Please rewrite the stretch of the Kansas farm memoir text from "Arnold Bauer grew" through "a now-lost world.", putting "thoughtful" in place of "meditative".
___ TEXT PASSAGE ___
Arnold Bauer grew up on his family's 160-acre farm in Goshen Township in Clay County, Kansas, amidst a land of prairie grass and rich creek-bottom soil. His meditative and moving account of those years depicts a century-long narrative of struggle, survival, and demise. A coming-of-age memoir set in the 1930s to 50s, it blends local history with personal reflection to paint a realistic picture of farm life and families from a now-lost world.
I wanted to read this book after seeing it listed as one of The Atlantic magazine's best five books of 2012: http://www.theatlantic.com/entertainm... It is a modest-seeming book at just 150 pages, but it packs a punch. In clear, unsentimental prose, the author, now elderly himself, recounts his childhood on a Kansas farm during the 1930s. After brief introductory chapters on the geological foundations of Kansas and the earliest inhabitants, it shifts quickly to his pioneer forebears and life on the 160 acre family farms they carved out of the prairie. The meat of the book is his own recollections about aspects of a way of life that lasted a scant one hundred years. His childhood was, unbeknownst to his family, the last hurrah of the family farm in this country. The author, a scholar and an academic, has written skillfully. His words are never maudlin, but are achingly nostalgic. The further I got in the book, the more deeply his story affected me, for he does describe a way of life that is gone, gone, gone. He is of my parents' generation and, while they were "city folks" with luxuries rural people didn't have (like electricity, for example, which only came to his family's farm in 1939 with the Rural Electrification Act of Franklin Roosevelt), there were some aspects of his life that reminded me of their lives. Life was more parochial and centered on the community and family. They were very self-sufficient, only needing to go to town to buy sugar, salt, coffee, shoes, and overalls. His father, who had only gone to school through eighth grade (something not uncommon for that generation---my grandparents, too, were only schooled through eighth grade), was an inventive and mechanically gifted man. The whole family was very hard-working. The author was the youngest and only boy, with two older sisters. As all of the children left the farm and his parents aged, you could watch this way of life dissolve through the experience of one family. His description of his frail, elderly father watching his farm be auctioned off brought me to tears. Because the prose is so direct and uncluttered, it felt as though I were listening to an older friend who was going to tell me how it was in "the old days". These are stories that are slipping away. I am grateful someone with the verbal skills to tell the story well has recorded this chapter of our country's life. Read this book; you won't be disappointed.
___ RECORDED INFORMATION ___
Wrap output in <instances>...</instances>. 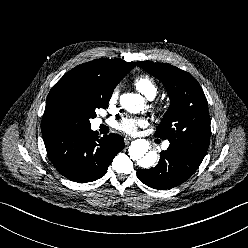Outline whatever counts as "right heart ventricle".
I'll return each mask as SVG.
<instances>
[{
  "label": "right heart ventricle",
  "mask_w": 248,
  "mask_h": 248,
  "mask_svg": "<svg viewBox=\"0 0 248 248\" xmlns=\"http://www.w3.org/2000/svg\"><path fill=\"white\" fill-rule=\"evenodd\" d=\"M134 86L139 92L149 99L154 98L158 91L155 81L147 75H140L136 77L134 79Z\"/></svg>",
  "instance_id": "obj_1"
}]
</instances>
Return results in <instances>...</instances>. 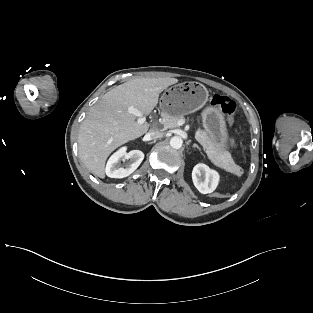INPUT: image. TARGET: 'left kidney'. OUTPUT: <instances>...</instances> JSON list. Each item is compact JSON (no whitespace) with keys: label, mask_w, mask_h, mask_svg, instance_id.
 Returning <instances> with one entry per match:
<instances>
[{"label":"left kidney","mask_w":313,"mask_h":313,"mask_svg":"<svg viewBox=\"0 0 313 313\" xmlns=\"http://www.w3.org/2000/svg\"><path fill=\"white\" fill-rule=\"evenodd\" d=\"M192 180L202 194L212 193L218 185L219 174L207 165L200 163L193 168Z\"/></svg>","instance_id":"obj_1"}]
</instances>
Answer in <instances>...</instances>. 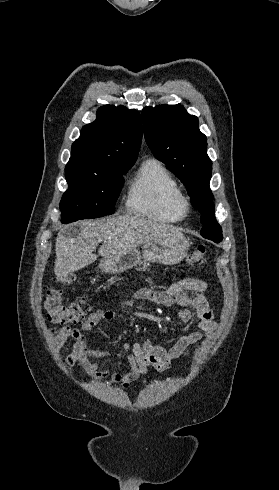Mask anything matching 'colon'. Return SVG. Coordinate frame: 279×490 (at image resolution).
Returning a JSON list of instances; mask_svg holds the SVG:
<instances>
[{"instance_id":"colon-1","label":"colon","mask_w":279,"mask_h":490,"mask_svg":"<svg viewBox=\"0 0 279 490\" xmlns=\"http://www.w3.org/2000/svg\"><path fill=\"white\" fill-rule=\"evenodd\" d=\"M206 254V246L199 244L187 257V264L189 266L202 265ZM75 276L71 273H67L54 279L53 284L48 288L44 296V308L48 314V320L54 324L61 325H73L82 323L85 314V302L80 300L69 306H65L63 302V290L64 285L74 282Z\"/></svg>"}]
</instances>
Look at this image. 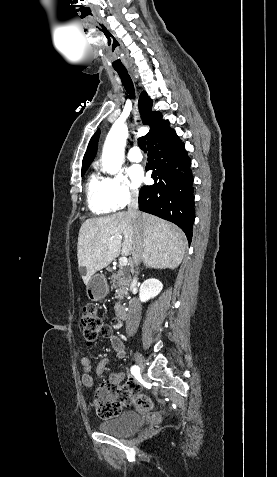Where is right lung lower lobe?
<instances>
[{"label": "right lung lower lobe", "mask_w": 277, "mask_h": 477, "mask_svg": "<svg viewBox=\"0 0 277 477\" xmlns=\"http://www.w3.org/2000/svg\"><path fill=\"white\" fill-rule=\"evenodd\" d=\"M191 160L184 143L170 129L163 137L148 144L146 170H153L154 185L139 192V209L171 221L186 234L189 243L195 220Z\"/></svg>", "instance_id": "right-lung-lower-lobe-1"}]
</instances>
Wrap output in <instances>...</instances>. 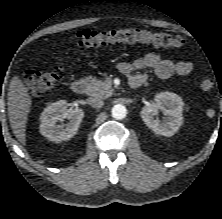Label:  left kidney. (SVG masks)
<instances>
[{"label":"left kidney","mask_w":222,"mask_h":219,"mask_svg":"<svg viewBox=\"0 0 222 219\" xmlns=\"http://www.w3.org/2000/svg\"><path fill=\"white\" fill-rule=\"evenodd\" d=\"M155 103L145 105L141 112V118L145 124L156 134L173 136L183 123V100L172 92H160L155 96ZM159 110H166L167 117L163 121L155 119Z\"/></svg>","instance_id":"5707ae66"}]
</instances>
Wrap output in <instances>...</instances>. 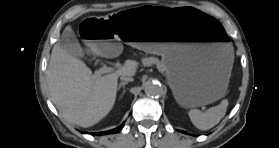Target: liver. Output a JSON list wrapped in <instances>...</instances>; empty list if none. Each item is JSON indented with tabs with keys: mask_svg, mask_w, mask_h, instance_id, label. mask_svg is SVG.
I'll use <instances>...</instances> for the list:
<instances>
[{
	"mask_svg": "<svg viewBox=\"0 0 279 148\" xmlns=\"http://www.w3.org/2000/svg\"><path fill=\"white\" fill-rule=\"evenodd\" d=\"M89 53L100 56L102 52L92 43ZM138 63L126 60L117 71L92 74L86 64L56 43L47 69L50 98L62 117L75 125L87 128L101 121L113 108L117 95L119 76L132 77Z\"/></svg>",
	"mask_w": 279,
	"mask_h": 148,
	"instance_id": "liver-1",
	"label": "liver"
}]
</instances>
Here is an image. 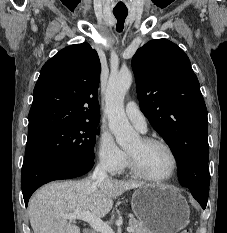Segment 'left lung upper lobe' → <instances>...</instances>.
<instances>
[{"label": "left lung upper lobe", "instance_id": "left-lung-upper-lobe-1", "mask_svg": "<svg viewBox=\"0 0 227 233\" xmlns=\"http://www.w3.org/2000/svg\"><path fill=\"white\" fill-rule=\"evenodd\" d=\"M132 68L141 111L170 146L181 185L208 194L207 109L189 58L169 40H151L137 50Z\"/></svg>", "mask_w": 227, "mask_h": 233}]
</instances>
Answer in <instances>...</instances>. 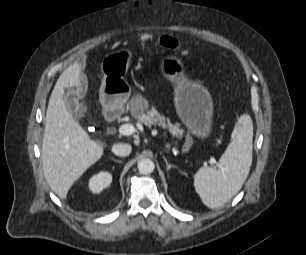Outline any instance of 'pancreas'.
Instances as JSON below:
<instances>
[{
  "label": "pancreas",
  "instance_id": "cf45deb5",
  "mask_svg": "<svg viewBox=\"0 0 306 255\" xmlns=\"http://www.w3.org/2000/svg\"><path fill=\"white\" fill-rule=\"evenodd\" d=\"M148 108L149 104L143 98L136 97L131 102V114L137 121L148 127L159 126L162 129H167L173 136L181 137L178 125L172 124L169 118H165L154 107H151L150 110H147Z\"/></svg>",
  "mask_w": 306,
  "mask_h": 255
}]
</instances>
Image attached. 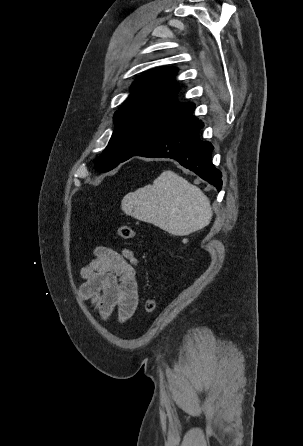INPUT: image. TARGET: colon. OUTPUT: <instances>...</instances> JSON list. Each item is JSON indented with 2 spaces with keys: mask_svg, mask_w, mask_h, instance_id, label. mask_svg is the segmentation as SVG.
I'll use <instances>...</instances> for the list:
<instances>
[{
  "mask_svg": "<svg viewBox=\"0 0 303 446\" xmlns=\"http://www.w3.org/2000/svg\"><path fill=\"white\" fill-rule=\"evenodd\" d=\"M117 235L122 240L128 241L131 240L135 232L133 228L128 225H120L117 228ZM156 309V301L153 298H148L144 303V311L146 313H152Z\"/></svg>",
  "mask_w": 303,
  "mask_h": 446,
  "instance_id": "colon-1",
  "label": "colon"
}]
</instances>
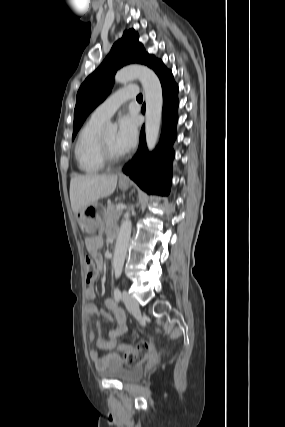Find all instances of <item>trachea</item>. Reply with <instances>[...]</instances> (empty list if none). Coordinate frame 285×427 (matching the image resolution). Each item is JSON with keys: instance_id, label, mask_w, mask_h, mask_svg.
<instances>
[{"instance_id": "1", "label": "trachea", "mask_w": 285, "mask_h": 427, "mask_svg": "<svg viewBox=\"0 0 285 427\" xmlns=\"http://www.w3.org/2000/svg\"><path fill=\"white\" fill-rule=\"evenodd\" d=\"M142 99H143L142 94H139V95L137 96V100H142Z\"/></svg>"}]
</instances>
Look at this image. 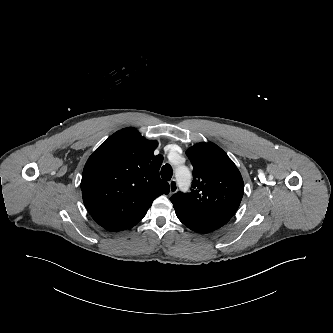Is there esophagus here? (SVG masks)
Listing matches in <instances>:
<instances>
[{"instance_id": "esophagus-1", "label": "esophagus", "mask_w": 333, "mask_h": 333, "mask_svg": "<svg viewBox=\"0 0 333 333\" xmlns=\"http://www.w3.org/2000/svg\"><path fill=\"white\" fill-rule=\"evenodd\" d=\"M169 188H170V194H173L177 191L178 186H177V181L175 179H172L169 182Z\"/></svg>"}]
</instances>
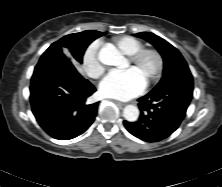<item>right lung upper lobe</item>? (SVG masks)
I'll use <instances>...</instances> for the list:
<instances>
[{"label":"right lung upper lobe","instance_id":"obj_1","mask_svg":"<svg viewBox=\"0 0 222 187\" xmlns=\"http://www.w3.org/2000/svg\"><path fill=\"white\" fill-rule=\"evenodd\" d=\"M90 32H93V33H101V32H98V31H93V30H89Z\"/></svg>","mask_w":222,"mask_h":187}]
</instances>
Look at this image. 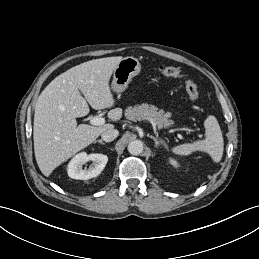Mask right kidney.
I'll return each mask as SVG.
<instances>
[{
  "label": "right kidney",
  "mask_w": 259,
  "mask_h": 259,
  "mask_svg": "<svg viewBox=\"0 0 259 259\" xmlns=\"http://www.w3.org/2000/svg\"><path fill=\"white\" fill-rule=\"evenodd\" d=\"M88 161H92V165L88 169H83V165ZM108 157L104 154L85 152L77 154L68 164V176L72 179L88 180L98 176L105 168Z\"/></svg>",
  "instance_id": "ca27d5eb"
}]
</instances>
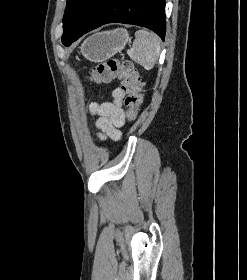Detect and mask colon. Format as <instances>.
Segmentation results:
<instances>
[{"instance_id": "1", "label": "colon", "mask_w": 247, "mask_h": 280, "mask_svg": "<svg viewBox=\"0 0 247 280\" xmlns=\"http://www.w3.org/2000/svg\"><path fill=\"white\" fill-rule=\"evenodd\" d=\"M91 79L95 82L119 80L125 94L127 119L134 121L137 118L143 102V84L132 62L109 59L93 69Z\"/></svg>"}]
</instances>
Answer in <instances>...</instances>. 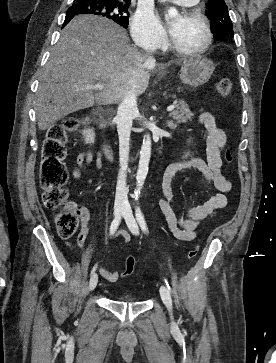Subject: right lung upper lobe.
___
OUTPUT:
Arnold Bauer grew up on his family's 160-acre farm in Goshen Township in Clay County, Kansas, amidst a land of prairie grass and rich creek-bottom soil. His thoughtful and moving account of those years depicts a century-long narrative of struggle, survival, and demise. A coming-of-age memoir set in the 1930s to 50s, it blends local history with personal reflection to paint a realistic picture of farm life and families from a now-lost world.